──────── Page extract ────────

Fixing the Housing System, Not Just Funding It: Why Scotland’s Regeneration Moment Is Now
- Katherine Gunderson

- 9 hours ago
- 8 min read
02 Feb 2026 — 8 min read

By Dr. Katherine Gunderson
CEO & Founder, Grand Bequest
Oxford University - Saïd Business School – EmpowerHer Award Recipient
Scotland’s housing emergency has been talked about, studied, and debated for decades. What has been missing is not insight—but coordination, scale, and system-level accountability.
That is why the Scottish Government’s recent announcement of More Homes Scotland, backed by approximately £4.1 billion of public funding within a wider £4.9 billion housing investment programme, really matters. It is a clear signal that government is no longer content with incrementalism. The gauntlet has been thrown down—not only to the public sector partners, but to the entire private sector, including data providers, financiers, and delivery partners to leverage this capital and act to ensure we do not ever find ourselves in this emergency situation again.
This moment must not become another cycle where funding flows primarily into speculative new-build development, while empty buildings decay, communities hollow out, and children remain in temporary accommodation. Scotland has an opportunity to fix the system that produces housing crises—not just subsidise outputs and hope for the best.

──────── Data provided ────────

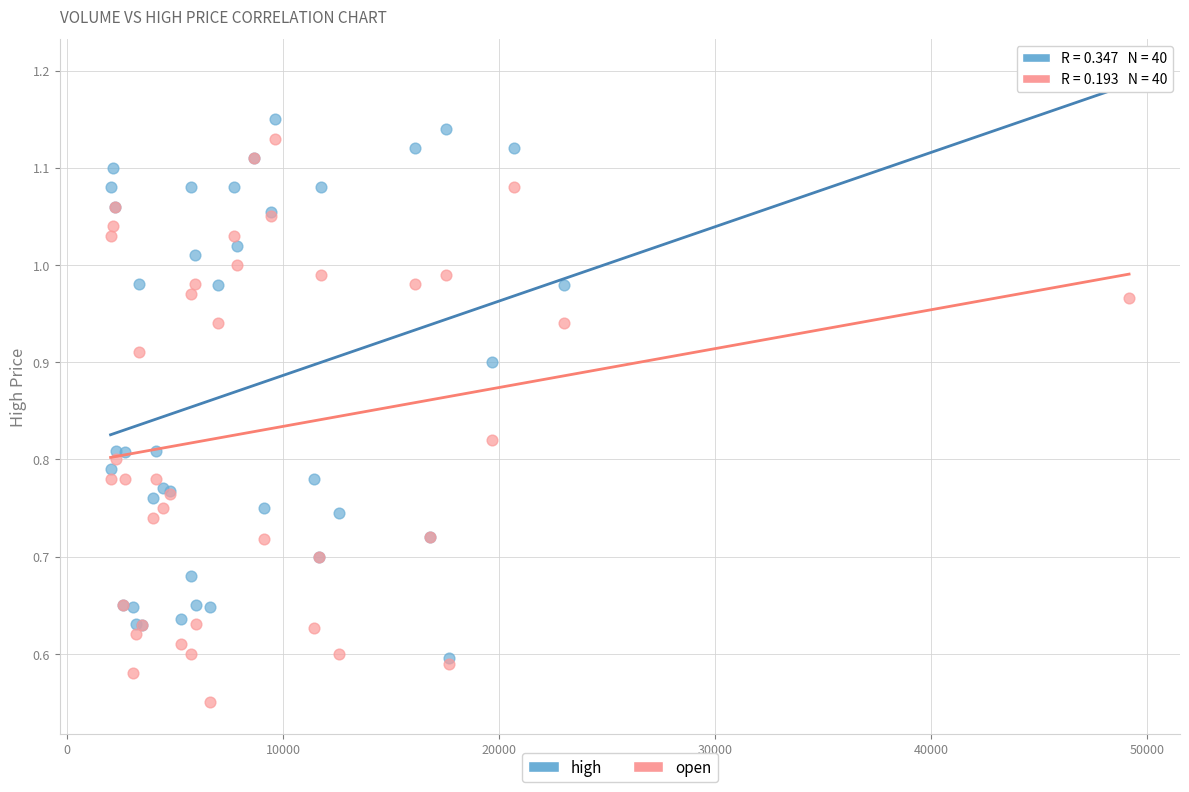

What are all the series names shown in the legend?

high, open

────────

## What to work on
**a.** According to the housing article, roughly how much public funding backs More Homes Scotland?
**b.** Name the three things the housing article says have been missing from Scotland's handling of its housing emergency.
**c.** Repeat the part of the housing article that opens with the words containing "This moment must" and closes with "for the best.".

## Results
**a.** Approximately £4.1 billion.

**b.** Coordination, scale, and system-level accountability.

**c.**
This moment must not become another cycle where funding flows primarily into speculative new-build development, while empty buildings decay, communities hollow out, and children remain in temporary accommodation. Scotland has an opportunity to fix the system that produces housing crises—not just subsidise outputs and hope for the best.